» TEXTO PROPORCIONADO:
• • • • •

A Salinas en busca de mangós llamados cubanos; al pueblito del Carmen, en la
carretera 15, en busca de mangós sin gentilicio. En una ocasión visitamos el sector de Las
Mareas, en Salinas, uno de los barrios comunicados por la PR 3. En Las Mareas había colonias azucareras que suplían al
coloso de la central. Algunos habitantes buscaban sustento en el mar, en las
faenas de la pesca, durante el invernazo.
En la región
se dice invernazo por decir tiempo muerto, los seis meses sin trabajo para los
picadores que seguían a la zafra. La hermosa palabra, que combina la noción
extraña de un invierno tropical con el aumentativo doblado en dos vocales
fuertes que la zeta reduce lijándoles las asperezas, es, parece, un
puertorriqueñismo o dominicanismo. En los seis meses del invernazo la central
no pagaba ni para el café que enardecía músculos en la siembra, el abono y la
tala de caña, pero no se habían olvidado las destrezas de algunos abuelos que
se hacían a la mar, en el tiempo muerto, ni el deseo de saber lo que la mar
traía. Y por ahí llegaban los peces de nombres creados por algún poeta:
colirrubias, pargos, jareas. También llegaban las historias de terror de los
naufragios, los cuentos de la gente que como todos los ancestros, llegaron de
otros países. En esa costa nadie era, desde el principio, de aquí. Esa costa es
la más joven del mundo.
No sé cuándo
mis abuelos y mis padres adquirieron el apetito de comer langostas. En casa se comían bacalao seco, arroz con
calamares de lata, las tripitas pequeñas fritas llamadas cuchifritos, patas de
cerdo. Eso en los días mejores, cuando no nos salvaba el arroz blanco con las
sardinas en salsa de las mesas de las mujeres cuyos hombres estaban en Corea,
cuyos hermanos y primos emigraban del campo a los arrabales o a las
urbanizaciones o a Chicago y de allá mandaban algunos pesos. O las “raciones” que le sobraban a papi de
los ejercicios o maniobras militares. Mantequilla decente y jalea en latas del
color verde olivo que coincidía con el de los uniformes de camuflaje.

• • • • •

» TAREAS ASIGNADAS:
A - Según el texto proporcionado, ¿por qué algunos habitantes de Las Mareas buscaban sustento en el mar durante el invernazo? Responda en una a tres oraciones.
B - Conteste estas preguntas a partir del texto proporcionado:
(i) ¿En qué carretera se encuentra el pueblito del Carmen?
(ii) ¿Qué significa invernazo en la región?
(iii) ¿De qué color eran las latas de mantequilla y jalea?
C - Reproduzca del texto proporcionado el fragmento que se abre con las palabras que contienen "A Salinas en" y se cierra con "durante el invernazo.".

Registros extraídos de un conjunto de datos:

• • • • •

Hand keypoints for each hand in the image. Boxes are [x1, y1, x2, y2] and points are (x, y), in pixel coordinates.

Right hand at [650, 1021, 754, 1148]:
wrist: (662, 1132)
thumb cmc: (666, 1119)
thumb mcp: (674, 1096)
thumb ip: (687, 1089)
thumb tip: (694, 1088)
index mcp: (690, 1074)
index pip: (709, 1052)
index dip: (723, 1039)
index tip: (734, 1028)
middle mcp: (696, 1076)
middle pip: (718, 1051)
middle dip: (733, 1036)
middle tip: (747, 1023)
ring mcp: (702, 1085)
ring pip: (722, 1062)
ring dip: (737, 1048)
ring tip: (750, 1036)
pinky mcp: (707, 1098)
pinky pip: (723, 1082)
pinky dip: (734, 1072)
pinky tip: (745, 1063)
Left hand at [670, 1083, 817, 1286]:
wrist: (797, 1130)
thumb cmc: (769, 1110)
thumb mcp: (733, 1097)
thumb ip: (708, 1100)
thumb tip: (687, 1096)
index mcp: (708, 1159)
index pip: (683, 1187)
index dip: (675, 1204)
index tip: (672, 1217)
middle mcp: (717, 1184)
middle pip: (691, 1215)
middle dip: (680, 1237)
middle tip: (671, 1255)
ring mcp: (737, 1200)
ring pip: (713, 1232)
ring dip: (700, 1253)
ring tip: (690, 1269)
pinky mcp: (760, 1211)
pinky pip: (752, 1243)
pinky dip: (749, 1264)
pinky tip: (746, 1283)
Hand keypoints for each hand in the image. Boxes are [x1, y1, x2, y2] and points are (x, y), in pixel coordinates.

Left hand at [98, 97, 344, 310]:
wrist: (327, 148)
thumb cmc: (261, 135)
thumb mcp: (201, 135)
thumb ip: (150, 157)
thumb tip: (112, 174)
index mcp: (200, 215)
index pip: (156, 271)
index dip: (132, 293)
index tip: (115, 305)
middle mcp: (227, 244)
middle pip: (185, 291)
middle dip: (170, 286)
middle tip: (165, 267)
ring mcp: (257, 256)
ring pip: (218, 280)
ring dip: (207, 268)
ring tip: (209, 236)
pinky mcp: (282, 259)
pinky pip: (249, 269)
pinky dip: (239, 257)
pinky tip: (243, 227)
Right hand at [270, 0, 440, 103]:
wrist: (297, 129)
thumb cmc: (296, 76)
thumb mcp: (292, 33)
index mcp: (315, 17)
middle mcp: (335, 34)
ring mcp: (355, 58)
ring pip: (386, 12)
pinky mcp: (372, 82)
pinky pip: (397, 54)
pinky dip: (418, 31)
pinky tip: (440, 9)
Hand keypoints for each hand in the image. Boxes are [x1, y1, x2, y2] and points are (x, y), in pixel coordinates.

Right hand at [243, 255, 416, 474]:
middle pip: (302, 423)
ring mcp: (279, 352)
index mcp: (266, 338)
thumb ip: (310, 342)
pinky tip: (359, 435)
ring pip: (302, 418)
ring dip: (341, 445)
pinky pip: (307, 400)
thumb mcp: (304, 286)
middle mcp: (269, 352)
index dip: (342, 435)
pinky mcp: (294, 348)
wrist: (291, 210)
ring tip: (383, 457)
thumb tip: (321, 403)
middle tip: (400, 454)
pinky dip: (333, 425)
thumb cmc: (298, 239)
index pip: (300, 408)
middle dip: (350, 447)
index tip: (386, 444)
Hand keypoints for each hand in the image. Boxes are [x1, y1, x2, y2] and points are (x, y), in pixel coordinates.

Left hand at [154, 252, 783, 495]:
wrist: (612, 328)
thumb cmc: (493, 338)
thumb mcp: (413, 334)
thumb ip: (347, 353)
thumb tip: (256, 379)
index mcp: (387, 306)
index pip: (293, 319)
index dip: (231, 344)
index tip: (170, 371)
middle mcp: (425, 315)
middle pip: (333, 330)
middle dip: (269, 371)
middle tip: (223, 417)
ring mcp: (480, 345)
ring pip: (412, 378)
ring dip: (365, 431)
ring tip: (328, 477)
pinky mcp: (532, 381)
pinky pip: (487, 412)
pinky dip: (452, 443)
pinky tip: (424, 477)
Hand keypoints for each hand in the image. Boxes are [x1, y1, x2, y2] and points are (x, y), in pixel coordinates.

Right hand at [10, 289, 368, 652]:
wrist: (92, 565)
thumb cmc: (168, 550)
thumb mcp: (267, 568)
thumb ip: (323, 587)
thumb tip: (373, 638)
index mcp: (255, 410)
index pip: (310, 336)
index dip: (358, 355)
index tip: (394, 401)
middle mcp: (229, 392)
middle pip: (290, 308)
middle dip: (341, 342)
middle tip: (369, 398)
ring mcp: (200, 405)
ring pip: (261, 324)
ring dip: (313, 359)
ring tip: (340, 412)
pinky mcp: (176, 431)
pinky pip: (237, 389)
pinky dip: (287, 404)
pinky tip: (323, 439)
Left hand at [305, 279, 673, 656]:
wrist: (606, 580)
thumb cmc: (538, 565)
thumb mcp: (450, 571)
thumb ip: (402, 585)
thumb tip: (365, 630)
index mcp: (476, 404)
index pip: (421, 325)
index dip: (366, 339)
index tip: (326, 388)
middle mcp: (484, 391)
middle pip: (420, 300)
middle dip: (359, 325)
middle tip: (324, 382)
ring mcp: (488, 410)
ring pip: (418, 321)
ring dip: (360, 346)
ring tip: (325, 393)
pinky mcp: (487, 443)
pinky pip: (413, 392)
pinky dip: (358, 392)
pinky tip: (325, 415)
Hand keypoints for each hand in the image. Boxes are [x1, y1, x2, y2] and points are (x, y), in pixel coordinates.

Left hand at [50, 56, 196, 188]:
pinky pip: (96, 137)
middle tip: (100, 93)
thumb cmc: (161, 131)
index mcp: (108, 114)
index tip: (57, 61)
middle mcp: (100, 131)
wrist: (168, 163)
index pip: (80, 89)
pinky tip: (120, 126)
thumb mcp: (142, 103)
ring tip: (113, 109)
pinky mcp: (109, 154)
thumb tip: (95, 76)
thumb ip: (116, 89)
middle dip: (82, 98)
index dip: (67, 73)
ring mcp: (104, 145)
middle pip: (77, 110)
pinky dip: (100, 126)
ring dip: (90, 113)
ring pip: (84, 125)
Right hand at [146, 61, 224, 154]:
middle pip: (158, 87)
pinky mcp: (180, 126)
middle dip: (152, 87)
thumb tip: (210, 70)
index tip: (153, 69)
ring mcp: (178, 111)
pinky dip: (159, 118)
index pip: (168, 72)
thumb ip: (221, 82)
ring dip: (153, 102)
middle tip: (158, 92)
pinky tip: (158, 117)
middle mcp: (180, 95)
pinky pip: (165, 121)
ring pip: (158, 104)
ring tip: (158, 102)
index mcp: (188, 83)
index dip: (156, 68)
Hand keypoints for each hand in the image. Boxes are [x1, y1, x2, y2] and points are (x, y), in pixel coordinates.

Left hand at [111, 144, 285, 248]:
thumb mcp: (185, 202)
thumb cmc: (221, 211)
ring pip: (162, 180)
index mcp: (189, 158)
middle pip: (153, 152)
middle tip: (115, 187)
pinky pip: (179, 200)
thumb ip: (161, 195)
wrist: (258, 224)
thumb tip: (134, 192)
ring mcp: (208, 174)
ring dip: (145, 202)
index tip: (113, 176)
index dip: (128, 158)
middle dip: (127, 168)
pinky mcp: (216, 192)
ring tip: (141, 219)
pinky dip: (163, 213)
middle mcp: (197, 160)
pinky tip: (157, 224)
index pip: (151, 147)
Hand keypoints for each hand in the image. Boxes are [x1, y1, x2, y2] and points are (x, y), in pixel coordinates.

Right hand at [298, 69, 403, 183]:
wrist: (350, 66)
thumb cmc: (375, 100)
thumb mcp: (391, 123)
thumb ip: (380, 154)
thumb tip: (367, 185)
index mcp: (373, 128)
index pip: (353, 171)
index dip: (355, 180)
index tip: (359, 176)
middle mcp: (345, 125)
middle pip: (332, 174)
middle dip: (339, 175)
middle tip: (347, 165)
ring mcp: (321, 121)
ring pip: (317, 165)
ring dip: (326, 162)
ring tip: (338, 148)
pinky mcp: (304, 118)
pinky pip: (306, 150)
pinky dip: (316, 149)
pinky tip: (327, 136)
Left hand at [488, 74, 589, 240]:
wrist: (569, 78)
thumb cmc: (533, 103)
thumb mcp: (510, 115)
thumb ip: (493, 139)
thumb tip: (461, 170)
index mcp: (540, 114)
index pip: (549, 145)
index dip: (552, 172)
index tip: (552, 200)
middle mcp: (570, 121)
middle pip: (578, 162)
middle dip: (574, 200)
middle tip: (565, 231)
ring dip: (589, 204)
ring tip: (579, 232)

• • • • •

» RESPUESTAS POR TAREA:
A - Durante los seis meses del invernazo, la central no pagaba ni para el café que enardecía músculos en la siembra, el abono y la tala de caña. Sin embargo, no se habían olvidado las destrezas de algunos abuelos que se hacían a la mar en el tiempo muerto, ni el deseo de saber lo que la mar traía.

B -
(i) En la carretera 15.
(ii) Tiempo muerto: los seis meses sin trabajo para los picadores que seguían a la zafra.
(iii) Verde olivo, el mismo color de los uniformes de camuflaje.

C -
A Salinas en busca de mangós llamados cubanos; al pueblito del Carmen, en la
carretera 15, en busca de mangós sin gentilicio. En una ocasión visitamos el sector de Las
Mareas, en Salinas, uno de los barrios comunicados por la PR 3. En Las Mareas había colonias azucareras que suplían al
coloso de la central. Algunos habitantes buscaban sustento en el mar, en las
faenas de la pesca, durante el invernazo.